Every line below that holds the word "scene" must be listed.

(DATA LISTING):
──────────────────────────────
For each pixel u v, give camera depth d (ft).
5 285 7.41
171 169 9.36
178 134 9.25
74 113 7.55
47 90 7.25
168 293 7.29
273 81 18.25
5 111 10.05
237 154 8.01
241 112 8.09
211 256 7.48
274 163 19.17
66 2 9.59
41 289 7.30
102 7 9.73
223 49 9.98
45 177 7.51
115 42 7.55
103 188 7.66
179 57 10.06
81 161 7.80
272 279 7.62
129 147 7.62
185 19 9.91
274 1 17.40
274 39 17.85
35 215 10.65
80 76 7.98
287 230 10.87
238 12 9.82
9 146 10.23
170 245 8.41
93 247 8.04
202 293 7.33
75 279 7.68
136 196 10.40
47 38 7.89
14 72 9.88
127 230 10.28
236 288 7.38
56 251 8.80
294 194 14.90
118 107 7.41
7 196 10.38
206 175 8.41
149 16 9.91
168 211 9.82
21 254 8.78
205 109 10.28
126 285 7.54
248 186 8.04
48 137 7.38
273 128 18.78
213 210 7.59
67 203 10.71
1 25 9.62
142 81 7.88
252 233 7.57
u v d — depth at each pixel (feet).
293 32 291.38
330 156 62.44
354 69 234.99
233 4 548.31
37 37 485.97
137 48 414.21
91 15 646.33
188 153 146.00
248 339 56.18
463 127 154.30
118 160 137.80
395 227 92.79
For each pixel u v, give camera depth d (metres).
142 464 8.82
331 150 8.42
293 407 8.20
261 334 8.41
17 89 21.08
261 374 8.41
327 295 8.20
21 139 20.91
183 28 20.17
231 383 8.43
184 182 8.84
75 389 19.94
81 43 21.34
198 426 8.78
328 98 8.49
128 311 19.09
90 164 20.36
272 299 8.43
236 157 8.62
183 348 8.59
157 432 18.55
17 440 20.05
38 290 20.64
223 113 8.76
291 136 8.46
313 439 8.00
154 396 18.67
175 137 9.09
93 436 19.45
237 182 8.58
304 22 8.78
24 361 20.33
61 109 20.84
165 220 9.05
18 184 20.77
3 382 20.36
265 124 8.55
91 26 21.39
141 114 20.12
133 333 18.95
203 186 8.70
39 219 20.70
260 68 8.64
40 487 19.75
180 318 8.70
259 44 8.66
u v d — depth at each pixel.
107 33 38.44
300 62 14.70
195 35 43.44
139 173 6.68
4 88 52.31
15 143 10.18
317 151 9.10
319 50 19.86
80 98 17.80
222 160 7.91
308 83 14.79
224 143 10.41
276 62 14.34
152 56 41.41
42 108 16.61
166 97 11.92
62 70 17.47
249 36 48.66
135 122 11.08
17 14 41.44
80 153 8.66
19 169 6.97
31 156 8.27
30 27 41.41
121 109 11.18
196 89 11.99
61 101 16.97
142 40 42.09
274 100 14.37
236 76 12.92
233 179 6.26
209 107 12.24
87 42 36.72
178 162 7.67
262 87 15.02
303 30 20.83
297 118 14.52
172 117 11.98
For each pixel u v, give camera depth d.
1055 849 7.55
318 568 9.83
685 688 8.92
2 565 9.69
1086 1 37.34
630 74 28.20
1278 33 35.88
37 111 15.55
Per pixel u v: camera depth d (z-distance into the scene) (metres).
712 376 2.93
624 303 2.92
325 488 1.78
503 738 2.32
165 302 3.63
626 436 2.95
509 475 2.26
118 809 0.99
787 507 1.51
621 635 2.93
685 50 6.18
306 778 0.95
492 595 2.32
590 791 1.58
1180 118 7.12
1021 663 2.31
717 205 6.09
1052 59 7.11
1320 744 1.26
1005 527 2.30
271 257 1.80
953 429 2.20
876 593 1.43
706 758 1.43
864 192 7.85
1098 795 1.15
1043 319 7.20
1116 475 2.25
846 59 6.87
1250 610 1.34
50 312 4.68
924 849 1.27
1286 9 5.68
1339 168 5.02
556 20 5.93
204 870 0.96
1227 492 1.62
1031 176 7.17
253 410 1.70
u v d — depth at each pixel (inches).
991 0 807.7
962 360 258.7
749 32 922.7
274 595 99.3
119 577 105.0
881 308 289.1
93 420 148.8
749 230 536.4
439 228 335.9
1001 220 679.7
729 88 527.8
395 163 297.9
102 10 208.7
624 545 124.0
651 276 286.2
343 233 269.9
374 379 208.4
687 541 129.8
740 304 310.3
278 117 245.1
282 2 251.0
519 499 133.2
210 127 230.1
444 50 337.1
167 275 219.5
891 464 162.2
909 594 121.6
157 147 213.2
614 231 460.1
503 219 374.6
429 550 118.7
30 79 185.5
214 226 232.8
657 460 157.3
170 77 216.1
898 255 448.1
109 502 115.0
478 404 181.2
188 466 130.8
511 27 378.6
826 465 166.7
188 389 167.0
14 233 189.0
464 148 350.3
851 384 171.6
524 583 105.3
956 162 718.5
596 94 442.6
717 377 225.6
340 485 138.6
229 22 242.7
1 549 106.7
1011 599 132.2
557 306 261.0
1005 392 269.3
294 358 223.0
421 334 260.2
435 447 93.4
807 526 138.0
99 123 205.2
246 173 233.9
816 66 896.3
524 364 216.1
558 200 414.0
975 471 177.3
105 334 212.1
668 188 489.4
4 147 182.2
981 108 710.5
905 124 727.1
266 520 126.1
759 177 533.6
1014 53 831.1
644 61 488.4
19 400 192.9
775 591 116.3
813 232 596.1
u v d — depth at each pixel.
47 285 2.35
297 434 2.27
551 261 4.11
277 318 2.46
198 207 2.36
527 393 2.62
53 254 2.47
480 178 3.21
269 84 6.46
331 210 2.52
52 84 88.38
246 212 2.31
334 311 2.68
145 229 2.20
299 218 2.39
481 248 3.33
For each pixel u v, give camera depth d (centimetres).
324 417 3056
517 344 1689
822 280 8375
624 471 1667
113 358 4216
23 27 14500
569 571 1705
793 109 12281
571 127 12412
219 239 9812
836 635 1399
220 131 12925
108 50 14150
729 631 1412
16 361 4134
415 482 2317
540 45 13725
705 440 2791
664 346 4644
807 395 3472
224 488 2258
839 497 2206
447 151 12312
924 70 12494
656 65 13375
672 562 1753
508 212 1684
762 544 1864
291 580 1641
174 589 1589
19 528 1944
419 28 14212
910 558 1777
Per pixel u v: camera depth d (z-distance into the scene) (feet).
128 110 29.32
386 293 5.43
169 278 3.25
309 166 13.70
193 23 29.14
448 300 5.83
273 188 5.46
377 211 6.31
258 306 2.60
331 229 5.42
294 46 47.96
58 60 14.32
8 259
──────────────────────────────
(EXERCISE SOLUTION):
Per pixel u v: camera depth d (z-distance into the scene) (metres).
Per pixel u v: camera depth d (z-distance into the scene) (feet).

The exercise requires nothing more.